The present results clearly showed AHR in both the 5- and 500-µg OVA groups, which was sensitive and insensitive to dexamethasone, respectively. Among the airway physiological parameters examined herein, Ers and Crs reflect the rigidity and elasticity and of the respiratory system, respectively. Since lung fibrosis induced in the 500-µg OVA model7) is related to the rigidity and elasticity of the lung, the present study focused on the accumulation of ECM components and production of pro-fibrotic factors in the lung, and identified increases in the expression of steroid-insensitive genes, thereby providing insights into the candidate molecules responsible for the induction of steroid insensitivity. The results showed that the increased expressions of genes encoding collagens and fibronectin-1, and 7 MMPs, TIMP-1, TGF-β1, and activin A/B were insensitive to dexamethasone in the 500-µg OVA model, but sensitive in the 5-µg OVA group. Therefore, those ECM components and pro-fibrotic factors may be the candidate molecules.
Consistent with the present results, the expression of the ECM components, collagen types I, III, and IV, and fibronection-1 in the lung was up-regulated in asthma patients.7) Furthermore, the mRNAs of collagen types I and III were up-regulated in the lung of a murine asthma model.11) The deposition of ECM components in the airway wall, such as the basement membrane and interstitial matrix, is regulated by various pro-fibrotic factors. Among them, the balance between MMP-9 and TIMP-1 is informative; when the expression of TIMP-1 increases over that of MMP-9, ECM deposition progresses, resulting in the development of fibrosis.8) In the present study, the gene expression (FPKM) of Timp1 was 50- to 150-fold higher than that of Mmp9, indicating the predominant role of TIMP-1 in the accumulation of collagens and fibronectin-1.
Among MMP genes, the expression of Mmp12, a gene encoding macrophage elastase MMP-12,12) was the highest. A literature reported that MMP-12 was produced from airway epithelial cells in a murine asthma model, and an MMP-12 inhibitor effectively suppressed the development of AHR and lung fibrosis.13) The up-regulation of Mmp12 in our model was also insensitive to dexamethasone in the 500-µg OVA model. Regarding the substrate of elastases, the increase in the expression of Eln, an elastin gene, was significantly reduced by dexamethasone in the 500-µg OVA model. The degradation of elastin may be due to the up-regulated expression of MMP-12 in the model. In contrast, Elane, the gene encoding neutrophil-derived elastase, did not appear to be expressed in the models, implying the minor role of neutrophils in the development of lung fibrosis.
The following mechanisms have been proposed for the development of steroid insensitivity: 1) a decrease in the expression of glucocorticoid receptor (GR) α, 2) an impairment in GRα translocation into the nucleus, 3) the expression of GRβ, a dominant negative for GRα, and 4) decreases in histone deacetylase.14) In our steroid-insensitive model, the gene encoding anti-apoptotic factor, Bcl-xL was up-regulated in the lung (data not shown). Therefore, glucocorticoid-mediated apoptosis in immune cells may have been blocked by Bcl-xL.
In conclusion, steroid-insensitive AHR developed in the 500-µg OVA group.

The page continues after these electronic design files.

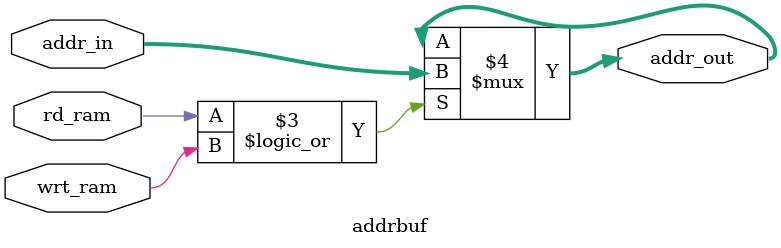
<source format=v>
module addrbuf(addr_in, addr_out, rd_ram, wrt_ram);
  input rd_ram, wrt_ram;
  input [23:0]addr_in;
  output [23:0]addr_out;
  
  assign addr_out=(rd_ram==1 || wrt_ram==1)?addr_in:addr_out;
      
endmodule

</source>
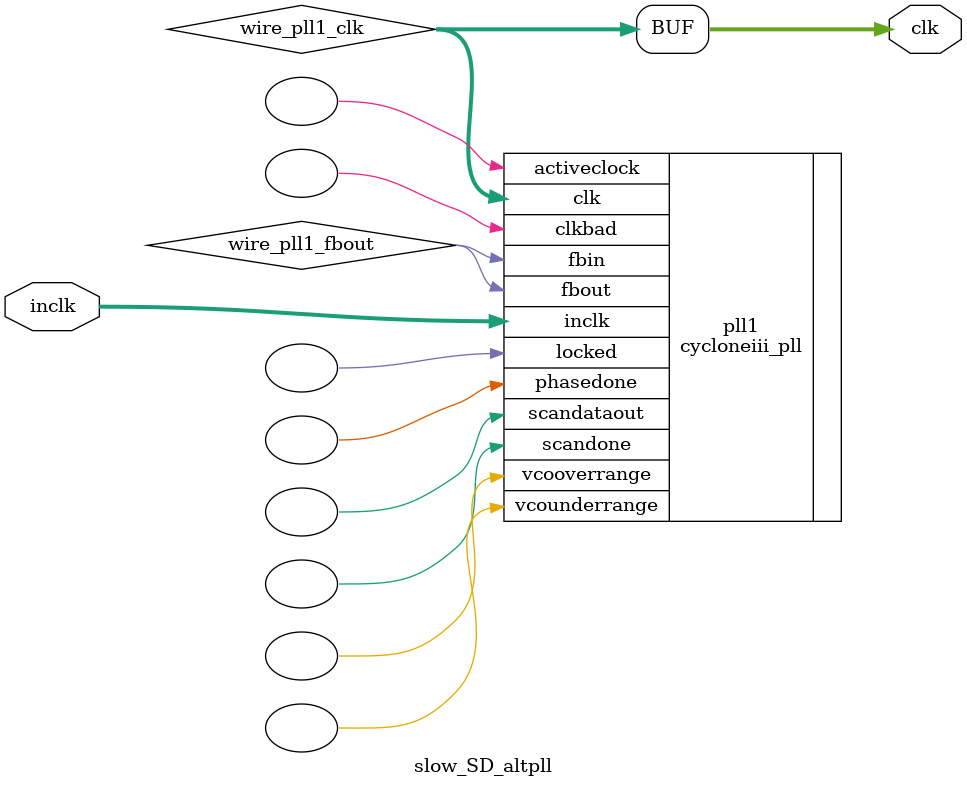
<source format=v>






//synthesis_resources = cycloneiii_pll 1 
//synopsys translate_off
`timescale 1 ps / 1 ps
//synopsys translate_on
module  slow_SD_altpll
	( 
	clk,
	inclk) /* synthesis synthesis_clearbox=1 */;
	output   [4:0]  clk;
	input   [1:0]  inclk;
`ifndef ALTERA_RESERVED_QIS
// synopsys translate_off
`endif
	tri0   [1:0]  inclk;
`ifndef ALTERA_RESERVED_QIS
// synopsys translate_on
`endif

	wire  [4:0]   wire_pll1_clk;
	wire  wire_pll1_fbout;

	cycloneiii_pll   pll1
	( 
	.activeclock(),
	.clk(wire_pll1_clk),
	.clkbad(),
	.fbin(wire_pll1_fbout),
	.fbout(wire_pll1_fbout),
	.inclk(inclk),
	.locked(),
	.phasedone(),
	.scandataout(),
	.scandone(),
	.vcooverrange(),
	.vcounderrange()
	`ifndef FORMAL_VERIFICATION
	// synopsys translate_off
	`endif
	,
	.areset(1'b0),
	.clkswitch(1'b0),
	.configupdate(1'b0),
	.pfdena(1'b1),
	.phasecounterselect({3{1'b0}}),
	.phasestep(1'b0),
	.phaseupdown(1'b0),
	.scanclk(1'b0),
	.scanclkena(1'b1),
	.scandata(1'b0)
	`ifndef FORMAL_VERIFICATION
	// synopsys translate_on
	`endif
	);
	defparam
		pll1.bandwidth_type = "auto",
		pll1.clk0_divide_by = 125,
		pll1.clk0_duty_cycle = 50,
		pll1.clk0_multiply_by = 1,
		pll1.clk0_phase_shift = "0",
		pll1.compensate_clock = "clk0",
		pll1.inclk0_input_frequency = 20000,
		pll1.operation_mode = "normal",
		pll1.pll_type = "auto",
		pll1.lpm_type = "cycloneiii_pll";
	assign
		clk = {wire_pll1_clk[4:0]};
endmodule //slow_SD_altpll
//VALID FILE

</source>
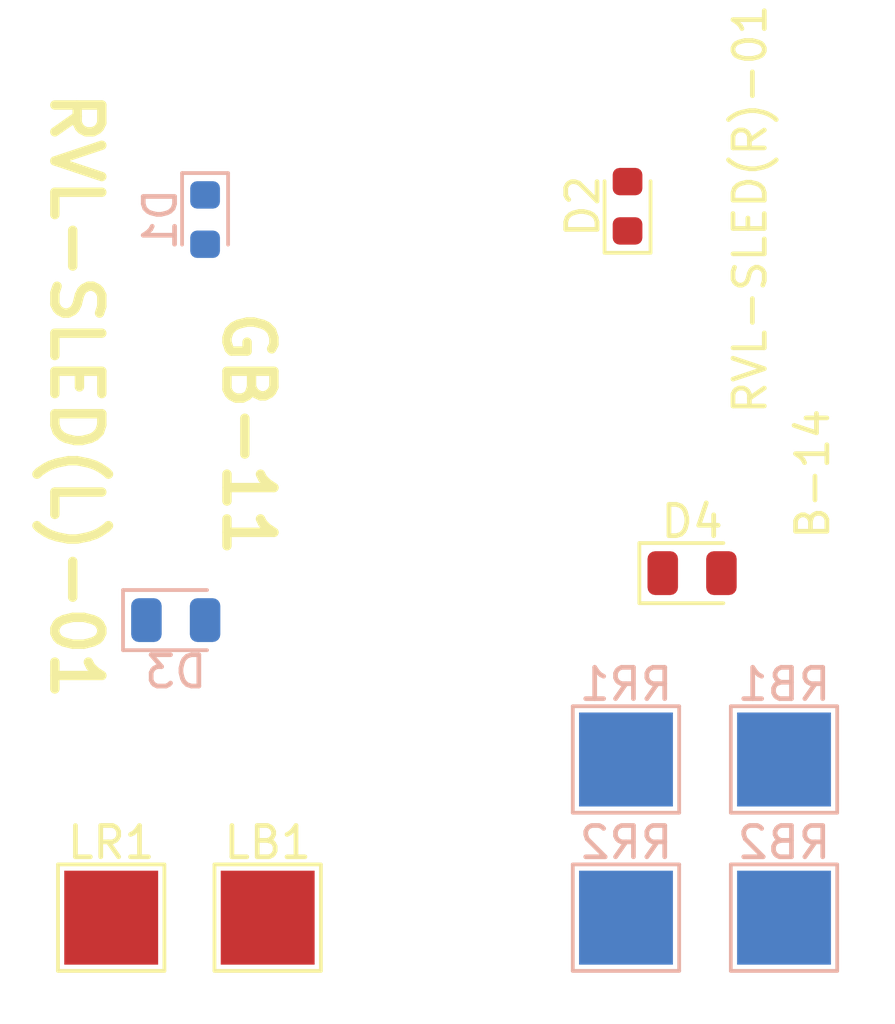
<source format=kicad_pcb>
(kicad_pcb (version 20221018) (generator pcbnew)

  (general
    (thickness 1.6)
  )

  (paper "User" 145.999 105.004)
  (layers
    (0 "F.Cu" signal)
    (31 "B.Cu" signal)
    (32 "B.Adhes" user "B.Adhesive")
    (33 "F.Adhes" user "F.Adhesive")
    (34 "B.Paste" user)
    (35 "F.Paste" user)
    (36 "B.SilkS" user "B.Silkscreen")
    (37 "F.SilkS" user "F.Silkscreen")
    (38 "B.Mask" user)
    (39 "F.Mask" user)
    (40 "Dwgs.User" user "User.Drawings")
    (41 "Cmts.User" user "User.Comments")
    (42 "Eco1.User" user "User.Eco1")
    (43 "Eco2.User" user "User.Eco2")
    (44 "Edge.Cuts" user)
    (45 "Margin" user)
    (46 "B.CrtYd" user "B.Courtyard")
    (47 "F.CrtYd" user "F.Courtyard")
    (48 "B.Fab" user)
    (49 "F.Fab" user)
  )

  (setup
    (pad_to_mask_clearance 0)
    (pcbplotparams
      (layerselection 0x00010fc_ffffffff)
      (plot_on_all_layers_selection 0x0000000_00000000)
      (disableapertmacros false)
      (usegerberextensions false)
      (usegerberattributes true)
      (usegerberadvancedattributes true)
      (creategerberjobfile true)
      (dashed_line_dash_ratio 12.000000)
      (dashed_line_gap_ratio 3.000000)
      (svgprecision 4)
      (plotframeref false)
      (viasonmask false)
      (mode 1)
      (useauxorigin false)
      (hpglpennumber 1)
      (hpglpenspeed 20)
      (hpglpendiameter 15.000000)
      (dxfpolygonmode true)
      (dxfimperialunits true)
      (dxfusepcbnewfont true)
      (psnegative false)
      (psa4output false)
      (plotreference true)
      (plotvalue true)
      (plotinvisibletext false)
      (sketchpadsonfab false)
      (subtractmaskfromsilk false)
      (outputformat 1)
      (mirror false)
      (drillshape 1)
      (scaleselection 1)
      (outputdirectory "")
    )
  )

  (net 0 "")
  (net 1 "Net-(D1-Pad1)")
  (net 2 "Net-(D1-Pad2)")
  (net 3 "Net-(D2-Pad2)")
  (net 4 "Net-(D2-Pad1)")
  (net 5 "Net-(RR1-Pad1)")

  (footprint "LED_SMD:LED_0603_1608Metric" (layer "F.Cu") (at 79 31.2875 90))

  (footprint "Diode_SMD:D_0805_2012Metric" (layer "F.Cu") (at 81.0625 43))

  (footprint "TestPoint:TestPoint_Pad_3.0x3.0mm" (layer "F.Cu") (at 67.5 54))

  (footprint "TestPoint:TestPoint_Pad_3.0x3.0mm" (layer "F.Cu") (at 62.5 54))

  (footprint "LED_SMD:LED_0603_1608Metric" (layer "B.Cu") (at 65.5 31.7125 -90))

  (footprint "Diode_SMD:D_0805_2012Metric" (layer "B.Cu") (at 64.5625 44.5))

  (footprint "TestPoint:TestPoint_Pad_3.0x3.0mm" (layer "B.Cu") (at 84 48.95 180))

  (footprint "TestPoint:TestPoint_Pad_3.0x3.0mm" (layer "B.Cu") (at 84 54 180))

  (footprint "TestPoint:TestPoint_Pad_3.0x3.0mm" (layer "B.Cu") (at 78.95 48.95 180))

  (footprint "TestPoint:TestPoint_Pad_3.0x3.0mm" (layer "B.Cu") (at 78.95 54 180))

  (gr_text "RVL-SLED(R)-01" (at 83.5 38 90) (layer "F.SilkS") (tstamp 30d263e6-b70a-4c0b-a607-92e109b2dd0f)
    (effects (font (size 1 1) (thickness 0.15)) (justify left bottom))
  )
  (gr_text "B-14" (at 85.5 42 90) (layer "F.SilkS") (tstamp 6b57c7b1-221b-46c3-a95b-7e38d3148b5d)
    (effects (font (size 1 1) (thickness 0.15)) (justify left bottom))
  )
  (gr_text "GB-11" (at 66 34.5 -90) (layer "F.SilkS") (tstamp 88e85bc9-9359-449e-a074-e32a45ec5878)
    (effects (font (size 1.5 1.5) (thickness 0.3) bold) (justify left bottom))
  )
  (gr_text "RVL-SLED(L)-01" (at 60.5 27.5 -90) (layer "F.SilkS") (tstamp dcb8ae2e-fc1e-4c64-863b-0d9f167d667d)
    (effects (font (size 1.5 1.5) (thickness 0.3) bold) (justify left bottom))
  )

)

</source>
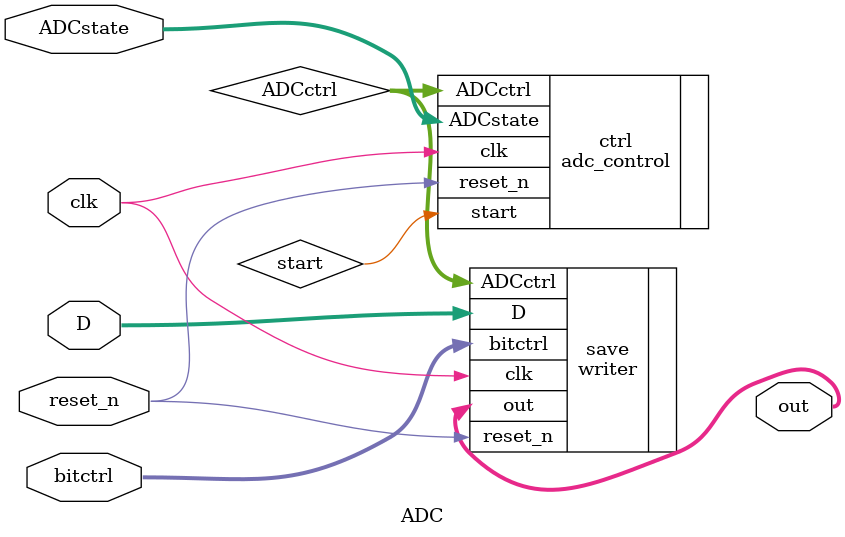
<source format=v>
`timescale 1ns / 1ps


module ADC(
    input clk,
    input reset_n,
    input [9:0] D,
    input [9:0] bitctrl,
    input [1:0] ADCstate,
    output [79:0] out
    );
    
    wire [7:0] ADCctrl;  //which ADC is active
    wire start; //start bit to begin reading
    //wire [9:0] D; //bit from SAR ADC
    //wire [9:0] bitctrl; //which bit is being read
    
    adc_control ctrl (
    .clk(clk),
    .ADCstate(ADCstate),
    .reset_n(reset_n),
    .ADCctrl(ADCctrl),
    .start(start)
    );
    
 /*   SARADC test (
    .clk(clk),
    .start(start),
    .reset_n(reset_n),
    .D(D),
    .bitctrl(bitctrl)
    );*/
    
    writer save (
    .clk(clk),
    .reset_n(reset_n),
    .ADCctrl(ADCctrl),
    .D(D),
    .bitctrl(bitctrl),
    .out(out)
    );
    

    
endmodule
</source>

The expressions of genes encoding collagen types I, III, and IV, fibronection-1, 7 MMPs, TIMP-1, TGF-β1, and activins were insensitive to the steroid treatment in the 500-µg OVA group. The pro-fibrotic molecules may be responsible for the development of steroid insensitivity. The targeting of these molecules may be useful in the development of new pharmacotherapies for steroid-resistant asthma.
This study was partly supported by JSPS KAKENHI Grant Number: 20K07301 (to T.N.), and Platform Project for Supporting in Drug Discovery and Life Science Research (Basis for Supporting Innovative Drug Discovery and Life Science Research, BINDS) from Japan Agency for Medical Research and Development (AMED).
The authors declare no conflict of interest.